THROUGHOUT Michel Gondry's "Be Kind Rewind," I couldn't decide if I was watching a cleverly timely and zeitgeist-y riff on the make-your-own-media era or a weirdly anachronistic throwback to a time that's not coming back. It's a tossup. Sweet-natured and likable as the movie is, it never really delivers on the promise of its ingenious premise, which hints at a subversive retelling of mainstream Hollywood movies but stops short at goofy homage.
Gondry, champion of all that is lo-fi, DIY and crafty, and fearless defender of the mechanical over the digital, has made a movie about a couple of guys who accidentally demagnetize an entire video store's inventory and decide to restore the videos by shooting lo-fi, DIY and crafty versions of their own. Video store, you say? That's right. VHS tapes? Yes. And the story's not set in the past, either, despite its characters' seemingly quenchless thirst for the blockbusters of the 1980s.
This technical anachronism is addressed by setting up the Passaic, N.J., store's owner, Mr. Fletcher (Danny Glover), as an old-fashioned guy who refuses to kowtow to the so-called demands of the market, and who couldn't afford to even if he wanted to. The building that houses his store is condemned, despite his dubious claim that it also happens to be the birthplace of jazz legend Fats Waller.

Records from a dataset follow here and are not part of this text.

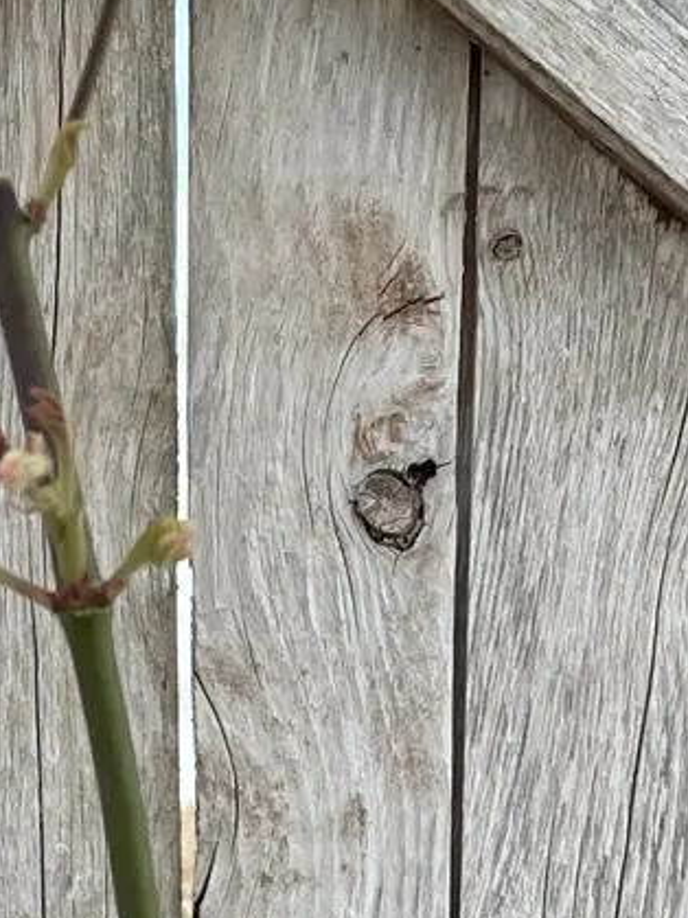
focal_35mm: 127
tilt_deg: -10.0
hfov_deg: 11.6
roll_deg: +0.0
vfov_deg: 14.4
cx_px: 101
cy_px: 1420
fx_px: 3367
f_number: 1.6
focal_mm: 4.2
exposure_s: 1/567
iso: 32
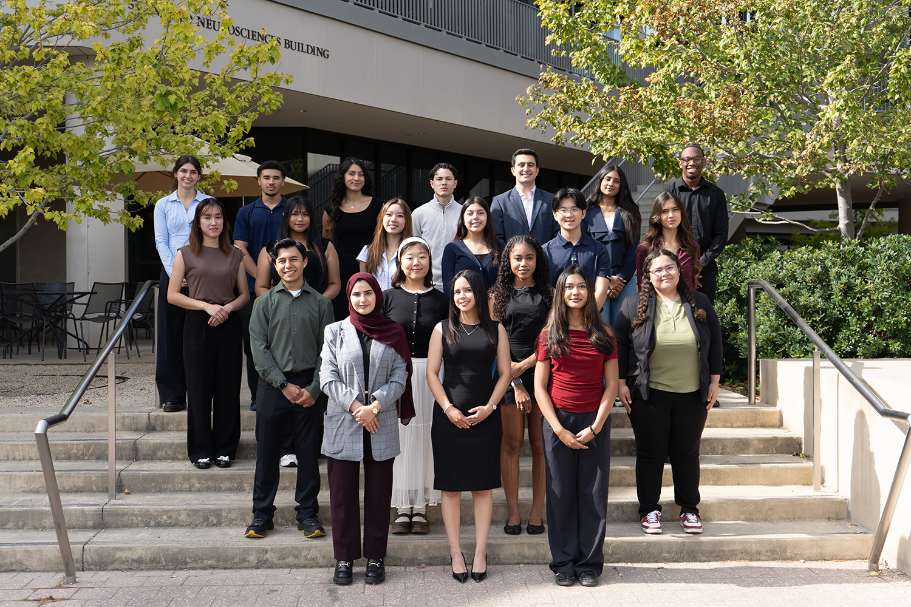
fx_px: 1063
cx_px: 456
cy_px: 304
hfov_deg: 46.4
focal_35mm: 42
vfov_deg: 31.9
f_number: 5.6
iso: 100
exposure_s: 1/200
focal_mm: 42
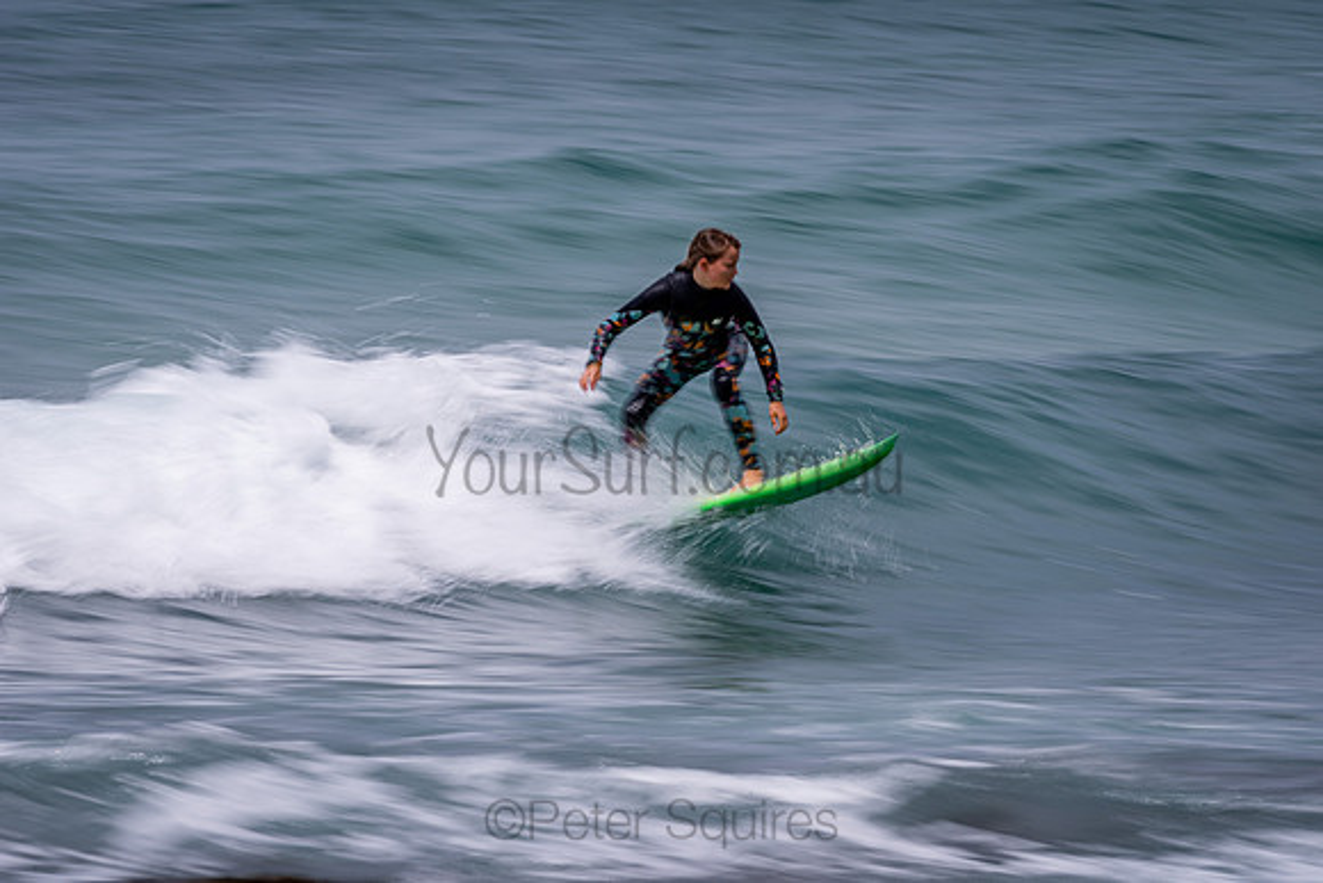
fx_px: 18378
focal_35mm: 500
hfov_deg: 4.1
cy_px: 442
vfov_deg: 2.8
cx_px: 662
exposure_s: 1/20
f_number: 20
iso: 64
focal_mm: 500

A loopy and likable Mos Def plays Mike, Mr. Fletcher's unofficially adopted son and sole employee. Jack Black is Mike's cranky friend Jerry, who lives and works at a nearby junkyard and is convinced that the neighboring power plant's "microwaves" are affecting his brain. Disaster strikes when Mr. Fletcher leaves town for a few days, putting Mike in charge of the store. Jerry suffers an electrical mishap that leads to the erasing of the inventory, and they come up with the plan to remake "Ghostbusters" to throw off Mr. Fletcher's old friend Mrs. Falewicz (Mia Farrow), who is starting to become suspicious.
Old Mrs. Falewicz may be too fuzzy to tell the difference between the Stay-Puft Marshmallow Man and a little pile of flambeed S'mores, but her nephew and his friends aren't. Soon, the neighborhood is clamoring for Mike and Jerry's "Sweded" remakes. (The two pretend the movies are being ordered from Sweden to justify the delay and expense of renting them.) They recruit a pretty local girl named Alma (Melonie Diaz) from the dry cleaner to be their costar and crew, and when they reach their production capacity, they invite people from the neighborhood to help produce and star in their favorites.